BOSTON Borough Council has been told it will need ‘all the skills and expertise’ it has to overcome the financial challenges ahead.
This was the message to the authority when the Audit Commission’s Tony Crawley spoke to council’s audit committee on Monday.
Mr Crawley, a district auditor, congratulated the council on the progress it has made in the last year, but warned ‘there’s a long way to go and the challenges facing you are very considerable’.
He was there to talk about his annual audit letter. This, members learnt, came at a fee of £11,000 more than expected, due in part to a review of the £1.9 million loan write to Boston Sports Initiative (BSI).

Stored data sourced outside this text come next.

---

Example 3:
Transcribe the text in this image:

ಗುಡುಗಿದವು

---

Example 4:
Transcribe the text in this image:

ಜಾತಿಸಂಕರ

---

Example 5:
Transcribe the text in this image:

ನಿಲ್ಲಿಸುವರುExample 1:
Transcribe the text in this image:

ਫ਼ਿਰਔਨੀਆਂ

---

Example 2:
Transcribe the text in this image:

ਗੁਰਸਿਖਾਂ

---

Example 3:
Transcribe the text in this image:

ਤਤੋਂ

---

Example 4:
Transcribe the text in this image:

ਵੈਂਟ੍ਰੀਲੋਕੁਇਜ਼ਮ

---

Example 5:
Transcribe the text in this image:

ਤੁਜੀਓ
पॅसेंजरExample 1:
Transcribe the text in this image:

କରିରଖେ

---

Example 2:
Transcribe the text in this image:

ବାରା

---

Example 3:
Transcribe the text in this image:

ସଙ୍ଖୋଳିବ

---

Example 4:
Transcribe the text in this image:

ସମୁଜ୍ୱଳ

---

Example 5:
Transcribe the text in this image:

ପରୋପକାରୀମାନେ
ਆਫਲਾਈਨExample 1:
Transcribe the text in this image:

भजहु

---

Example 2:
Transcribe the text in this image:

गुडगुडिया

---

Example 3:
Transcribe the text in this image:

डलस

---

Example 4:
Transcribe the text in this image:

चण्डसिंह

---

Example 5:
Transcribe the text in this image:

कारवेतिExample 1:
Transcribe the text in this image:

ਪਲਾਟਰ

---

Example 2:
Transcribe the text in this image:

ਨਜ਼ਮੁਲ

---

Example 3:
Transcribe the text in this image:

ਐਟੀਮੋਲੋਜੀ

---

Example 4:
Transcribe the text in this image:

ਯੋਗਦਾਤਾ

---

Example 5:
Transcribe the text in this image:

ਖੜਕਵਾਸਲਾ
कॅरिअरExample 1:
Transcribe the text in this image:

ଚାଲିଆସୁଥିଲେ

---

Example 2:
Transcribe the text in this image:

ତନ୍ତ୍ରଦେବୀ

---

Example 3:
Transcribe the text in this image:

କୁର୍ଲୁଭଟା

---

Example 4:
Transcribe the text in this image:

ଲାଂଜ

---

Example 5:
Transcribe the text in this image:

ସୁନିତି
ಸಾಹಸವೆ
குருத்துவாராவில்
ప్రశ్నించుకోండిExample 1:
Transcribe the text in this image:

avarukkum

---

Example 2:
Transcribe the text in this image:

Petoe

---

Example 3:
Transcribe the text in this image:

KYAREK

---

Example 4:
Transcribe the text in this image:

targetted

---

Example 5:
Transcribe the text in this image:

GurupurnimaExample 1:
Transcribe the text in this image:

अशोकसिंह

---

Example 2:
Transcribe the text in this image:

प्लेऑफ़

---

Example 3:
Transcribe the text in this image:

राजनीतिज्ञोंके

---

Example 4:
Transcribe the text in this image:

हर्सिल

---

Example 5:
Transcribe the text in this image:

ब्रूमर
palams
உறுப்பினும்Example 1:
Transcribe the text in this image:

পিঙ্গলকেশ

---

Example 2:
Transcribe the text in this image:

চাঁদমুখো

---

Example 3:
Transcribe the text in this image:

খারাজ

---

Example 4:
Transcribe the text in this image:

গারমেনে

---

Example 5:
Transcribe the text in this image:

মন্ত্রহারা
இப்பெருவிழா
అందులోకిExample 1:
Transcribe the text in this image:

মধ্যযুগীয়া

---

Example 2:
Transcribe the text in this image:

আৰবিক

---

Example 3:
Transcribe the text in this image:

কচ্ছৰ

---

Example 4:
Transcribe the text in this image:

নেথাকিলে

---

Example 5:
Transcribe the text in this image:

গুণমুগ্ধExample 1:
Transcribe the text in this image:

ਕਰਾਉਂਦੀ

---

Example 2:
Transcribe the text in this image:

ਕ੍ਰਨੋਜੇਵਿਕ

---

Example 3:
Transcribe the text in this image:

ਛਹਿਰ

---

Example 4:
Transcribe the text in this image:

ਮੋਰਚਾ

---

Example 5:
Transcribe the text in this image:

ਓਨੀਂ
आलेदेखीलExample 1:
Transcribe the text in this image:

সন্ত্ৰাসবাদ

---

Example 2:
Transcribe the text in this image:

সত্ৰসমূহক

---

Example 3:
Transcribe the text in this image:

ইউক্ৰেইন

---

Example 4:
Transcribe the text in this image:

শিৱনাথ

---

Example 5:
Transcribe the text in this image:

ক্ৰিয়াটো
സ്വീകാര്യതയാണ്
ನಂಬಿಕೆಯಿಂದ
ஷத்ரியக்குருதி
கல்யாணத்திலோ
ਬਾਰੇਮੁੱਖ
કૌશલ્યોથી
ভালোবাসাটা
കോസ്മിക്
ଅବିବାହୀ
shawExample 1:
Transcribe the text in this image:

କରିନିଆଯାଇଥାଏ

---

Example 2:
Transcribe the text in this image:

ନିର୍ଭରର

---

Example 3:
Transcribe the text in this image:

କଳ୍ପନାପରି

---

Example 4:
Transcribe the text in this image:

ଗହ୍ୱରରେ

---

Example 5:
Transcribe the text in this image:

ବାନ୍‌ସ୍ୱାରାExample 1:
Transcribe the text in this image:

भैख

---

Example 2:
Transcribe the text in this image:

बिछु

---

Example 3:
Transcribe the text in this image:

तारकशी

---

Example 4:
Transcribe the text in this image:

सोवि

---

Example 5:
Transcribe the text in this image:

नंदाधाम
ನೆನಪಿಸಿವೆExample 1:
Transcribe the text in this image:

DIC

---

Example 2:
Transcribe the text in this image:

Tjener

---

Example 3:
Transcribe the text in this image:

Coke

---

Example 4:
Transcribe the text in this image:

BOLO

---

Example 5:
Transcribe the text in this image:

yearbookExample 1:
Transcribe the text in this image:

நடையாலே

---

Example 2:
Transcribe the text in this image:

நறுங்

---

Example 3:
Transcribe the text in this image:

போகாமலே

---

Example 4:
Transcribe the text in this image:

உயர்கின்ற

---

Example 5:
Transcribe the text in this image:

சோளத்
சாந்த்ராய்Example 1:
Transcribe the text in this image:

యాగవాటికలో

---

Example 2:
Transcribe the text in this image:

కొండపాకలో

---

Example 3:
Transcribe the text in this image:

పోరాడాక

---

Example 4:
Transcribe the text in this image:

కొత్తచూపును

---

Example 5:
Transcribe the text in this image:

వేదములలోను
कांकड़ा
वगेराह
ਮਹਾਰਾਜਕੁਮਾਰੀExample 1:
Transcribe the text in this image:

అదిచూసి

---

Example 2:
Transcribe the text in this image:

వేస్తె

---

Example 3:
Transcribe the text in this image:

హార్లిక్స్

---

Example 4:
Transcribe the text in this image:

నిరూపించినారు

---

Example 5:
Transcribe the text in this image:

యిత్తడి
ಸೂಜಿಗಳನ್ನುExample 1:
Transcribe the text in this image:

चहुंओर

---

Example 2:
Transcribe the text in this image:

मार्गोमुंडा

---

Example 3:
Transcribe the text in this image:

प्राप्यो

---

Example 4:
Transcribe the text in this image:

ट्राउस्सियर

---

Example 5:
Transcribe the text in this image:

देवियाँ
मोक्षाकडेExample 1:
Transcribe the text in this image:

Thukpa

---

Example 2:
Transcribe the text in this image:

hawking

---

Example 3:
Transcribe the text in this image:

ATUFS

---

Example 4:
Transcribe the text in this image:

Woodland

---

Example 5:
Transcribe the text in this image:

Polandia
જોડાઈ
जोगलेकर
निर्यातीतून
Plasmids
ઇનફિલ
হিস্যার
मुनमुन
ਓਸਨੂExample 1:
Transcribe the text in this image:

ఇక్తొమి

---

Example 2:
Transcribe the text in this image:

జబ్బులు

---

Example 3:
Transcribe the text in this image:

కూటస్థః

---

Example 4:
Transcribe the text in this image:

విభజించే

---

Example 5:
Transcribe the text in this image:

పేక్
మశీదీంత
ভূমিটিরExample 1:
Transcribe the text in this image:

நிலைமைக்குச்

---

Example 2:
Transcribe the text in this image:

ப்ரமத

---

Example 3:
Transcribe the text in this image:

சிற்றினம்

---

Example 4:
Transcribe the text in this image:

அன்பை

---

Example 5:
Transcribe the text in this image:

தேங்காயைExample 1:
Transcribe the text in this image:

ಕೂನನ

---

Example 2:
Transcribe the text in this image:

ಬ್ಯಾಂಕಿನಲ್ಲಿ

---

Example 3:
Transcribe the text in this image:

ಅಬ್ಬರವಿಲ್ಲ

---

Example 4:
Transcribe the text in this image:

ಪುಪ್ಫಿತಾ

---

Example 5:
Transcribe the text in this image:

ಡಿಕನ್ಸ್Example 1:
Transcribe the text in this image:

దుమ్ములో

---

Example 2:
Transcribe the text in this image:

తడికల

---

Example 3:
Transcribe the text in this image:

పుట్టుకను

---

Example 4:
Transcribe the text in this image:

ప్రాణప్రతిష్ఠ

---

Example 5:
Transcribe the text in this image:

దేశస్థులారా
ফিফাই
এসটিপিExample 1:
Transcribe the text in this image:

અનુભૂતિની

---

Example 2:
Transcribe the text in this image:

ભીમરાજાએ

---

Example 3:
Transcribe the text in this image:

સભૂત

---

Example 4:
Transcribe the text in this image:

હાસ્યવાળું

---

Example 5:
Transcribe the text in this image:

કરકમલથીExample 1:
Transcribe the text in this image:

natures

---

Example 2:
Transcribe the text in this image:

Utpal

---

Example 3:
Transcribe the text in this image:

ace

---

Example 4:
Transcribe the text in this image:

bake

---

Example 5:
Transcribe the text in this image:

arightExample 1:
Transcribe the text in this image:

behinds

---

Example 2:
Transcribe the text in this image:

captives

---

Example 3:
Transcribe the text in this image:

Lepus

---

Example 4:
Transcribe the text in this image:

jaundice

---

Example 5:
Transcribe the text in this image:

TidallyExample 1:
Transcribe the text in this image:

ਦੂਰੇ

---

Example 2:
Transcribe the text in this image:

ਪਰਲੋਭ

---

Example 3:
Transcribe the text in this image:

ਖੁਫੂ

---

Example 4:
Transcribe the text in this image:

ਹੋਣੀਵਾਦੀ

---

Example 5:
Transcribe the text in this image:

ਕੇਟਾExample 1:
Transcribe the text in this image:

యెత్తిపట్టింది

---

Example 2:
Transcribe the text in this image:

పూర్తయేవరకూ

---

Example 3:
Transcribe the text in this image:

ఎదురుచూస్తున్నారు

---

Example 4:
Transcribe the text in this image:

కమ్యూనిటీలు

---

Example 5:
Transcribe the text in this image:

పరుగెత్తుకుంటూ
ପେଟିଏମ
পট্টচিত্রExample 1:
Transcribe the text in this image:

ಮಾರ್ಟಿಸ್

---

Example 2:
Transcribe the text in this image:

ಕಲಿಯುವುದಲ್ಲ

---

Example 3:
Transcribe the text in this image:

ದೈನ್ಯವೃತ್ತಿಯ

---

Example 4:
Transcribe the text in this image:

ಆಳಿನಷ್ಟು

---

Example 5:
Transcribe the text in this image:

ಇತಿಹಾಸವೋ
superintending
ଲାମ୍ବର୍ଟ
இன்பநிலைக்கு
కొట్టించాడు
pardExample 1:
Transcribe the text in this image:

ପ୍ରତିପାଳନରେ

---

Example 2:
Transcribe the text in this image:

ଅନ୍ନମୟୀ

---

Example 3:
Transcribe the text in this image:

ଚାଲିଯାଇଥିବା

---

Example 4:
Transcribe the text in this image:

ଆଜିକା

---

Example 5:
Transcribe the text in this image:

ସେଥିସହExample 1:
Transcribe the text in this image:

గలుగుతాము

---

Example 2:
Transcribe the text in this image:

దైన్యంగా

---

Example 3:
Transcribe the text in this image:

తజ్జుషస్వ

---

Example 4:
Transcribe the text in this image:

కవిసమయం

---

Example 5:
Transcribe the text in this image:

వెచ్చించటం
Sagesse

Mr Crawley explained because the council had decided in June the loan was not recoverable it should not be included as a debt in last year’s accounts.
Councillors expressed their concern the authority had now ‘lost a valuable bargaining chip’ (in Coun John Storry’s words) with BSI over how the Princess Sports Arena it operates should be run in the future. Mr Crawley stressed the change was apolitical.
Mr Crawley said, however, there was a ‘imperative need’ to sort out leisure provision in the borough. Cabinet member Coun Richard Lenton said he agreed, going as far to say the council’s spend on leisure was, he guessed, ‘about 50 per cent too high, maybe more’.
A report by the borough’s chief executive, Richard Harbord, on leisure provision is due to go before cabinet members on Wednesday.